Serious Games improving medical learning environment
Via: Serious Games Source
Dr. Claudia L. Johnston, Associate Vice President for Special Projects at Texas A&M University-Corpus Christi, will demonstrate Pulse!! The Virtual Clinical Learning Lab Oct. 7-11 at the prestigious Clinical Congress of the American College of Surgeons convening in New Orleans, La.
More than 15,000 surgeons are expected to attend the meeting
Pulse!! is a research project designed to show whether sophisticated medical clinical learning can occur in virtual space powered by cutting-edge video-game technologies (please find my prior posts Pulse!! News: Serious Games Field Testing Begins and G4H 2006: Pulse!! First Person Health Care Simulation).
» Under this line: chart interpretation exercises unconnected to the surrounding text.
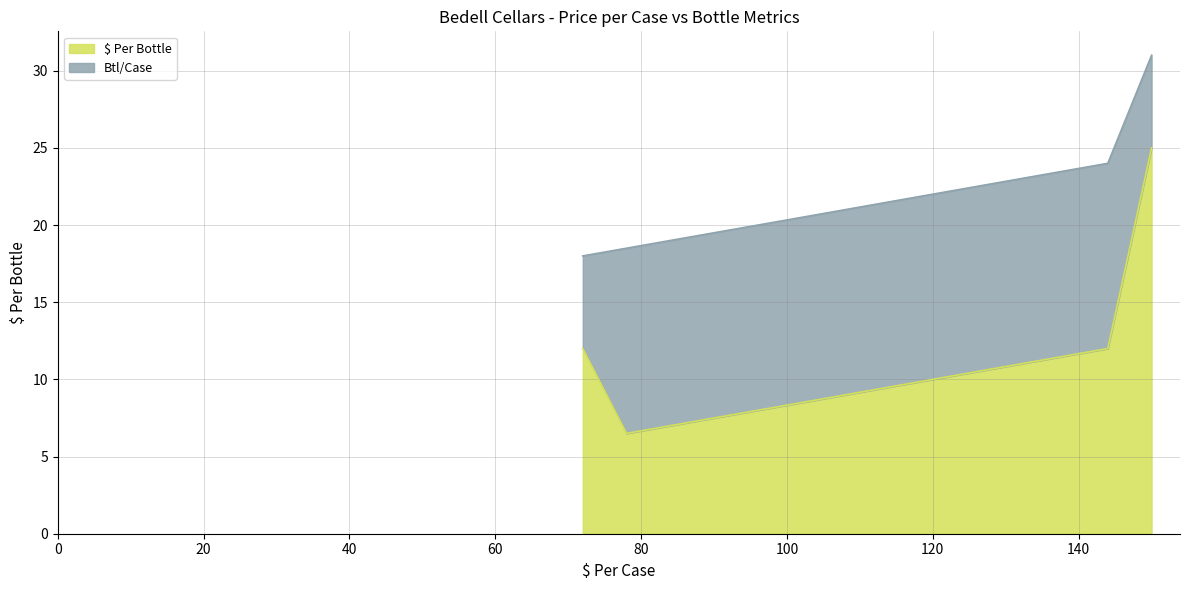

What is the maximum value for $ Per Bottle?

25.0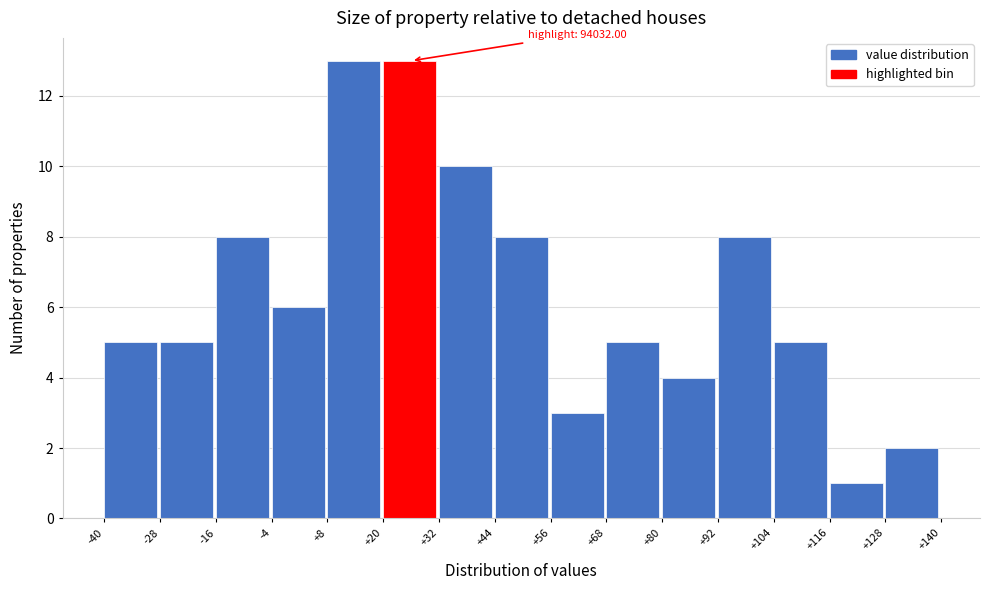

Reading right to left, extract all data points from this chart.

2	1	5	8	4	5	3	8	10	13	13	6	8	5	5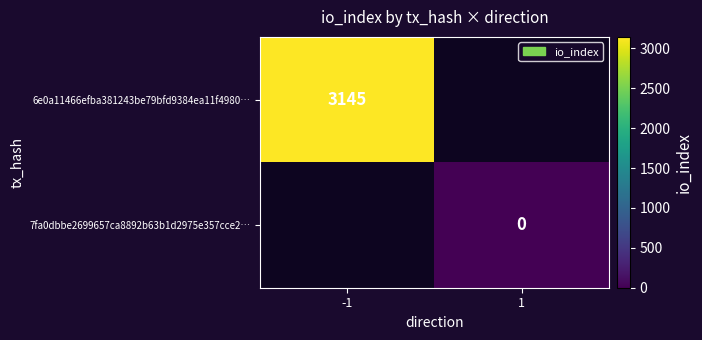

How many data points does each series have?

2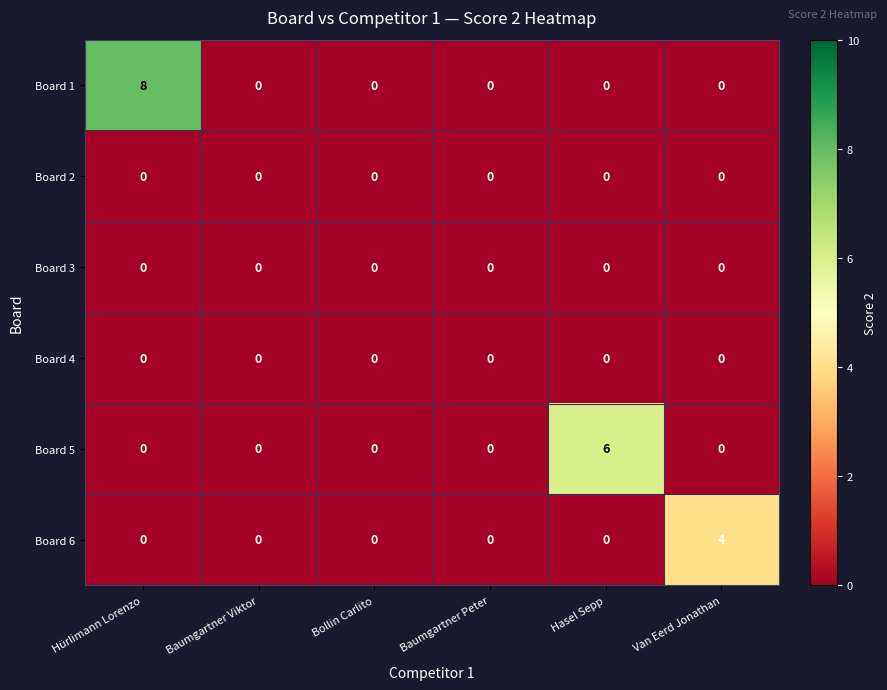

Which series changed the most between Hasel Sepp and Van Eerd Jonathan?

Board 5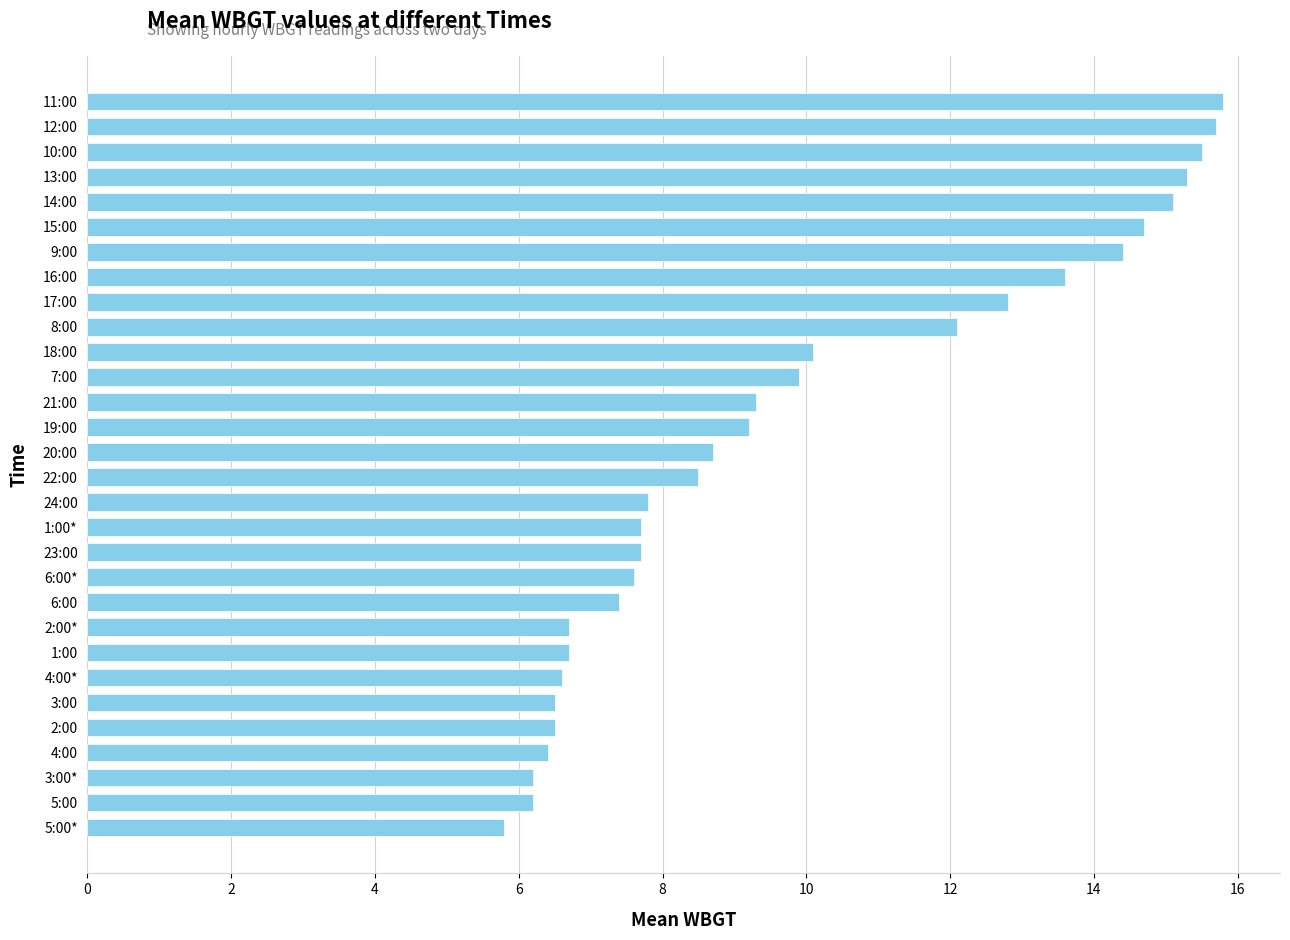

Reading top to bottom, transcribe all the data shown in this chart.

11:00=15.8	12:00=15.7	10:00=15.5	13:00=15.3	14:00=15.1	15:00=14.7	9:00=14.4	16:00=13.6	17:00=12.8	8:00=12.1	18:00=10.1	7:00=9.9	21:00=9.3	19:00=9.2	20:00=8.7	22:00=8.5	24:00=7.8	1:00*=7.7	23:00=7.7	6:00*=7.6	6:00=7.4	2:00*=6.7	1:00=6.7	4:00*=6.6	3:00=6.5	2:00=6.5	4:00=6.4	3:00*=6.2	5:00=6.2	5:00*=5.8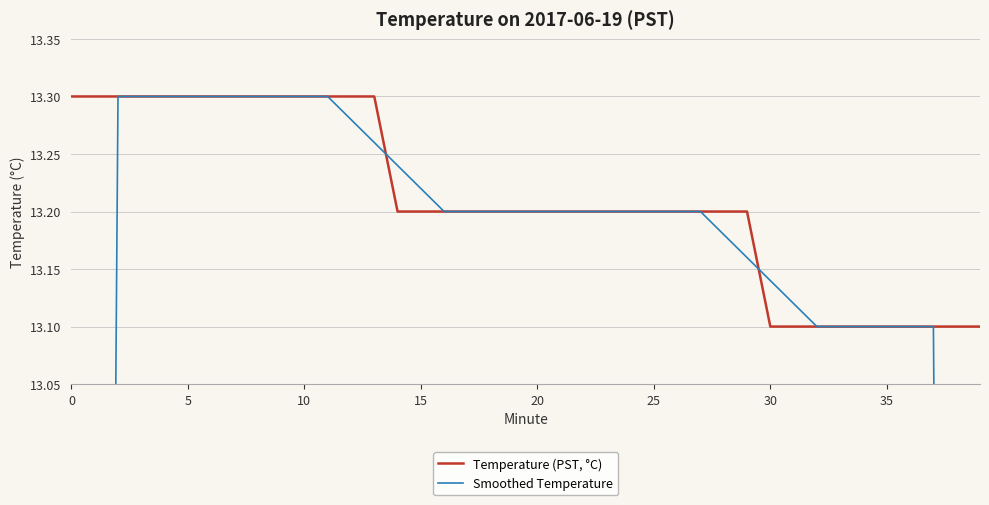

What is the difference between the second highest and minimum values in the Temperature (PST, °C) series?

0.2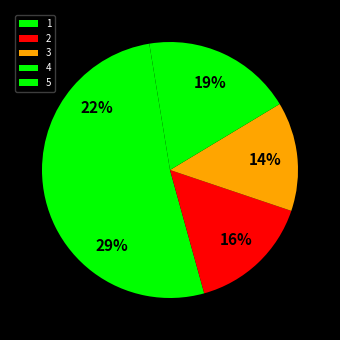

To the nearest percent, what is the difference between the 3 and 1 slice percentages?

16%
Johnston is director of the university's Center for Virtual Medical Education and principal investigator for Pulse!! research. Pulse!! is the center's signature project, originated by Johnston and funded to date by almost $10 million in federal grants through the Office of Naval Research.
Pulse!! has attracted the attention of the surgical community as a means of providing clinical experience and enhanced continuing education focused on reducing medical errors.
For the demonstration, Johnston will be accompanied by key members of the Pulse!! research team: Navy Cmdr. James R. Dunne, Chief of Trauma and Surgical Critical Care and Medical Director of Critical Care at the National Naval Medical Center in Bethesda, Md.; Jan Cannon-Bowers, an associate professor at Central Florida University in Orlando, who's in charge of the Pulse!! evaluation team; and Pulse!! executive producer Ed Fletcher.
The Center for Virtual Medical Education was designated by the Texas A&M System Board of Regents in July. A&M-Corpus Christi has hired BreakAway Ltd. of Hunt Valley, Md., a leading developer of entertainment games and training simulations, and assembled a network of subject-matter experts to produce Pulse!! in an on-campus studio.
The learning platform being tested at Yale University School of Medicine in New Haven, Conn., The Johns Hopkins School of Medicine in Baltimore, Md., and the National Naval Medical Center (NNMC) at Bethesda, Md.
Completion of reliability and validity testing of Pulse!! as a learning and assessment tool is expected in December 2008.
Pulse!! research has been supported since March 2005 by $9.85 million in federal grants through the Office of Naval Research. Pulse!! has received strong congressional support from U.S. District 27 Rep. Solomon Ortiz, D-Corpus Christi.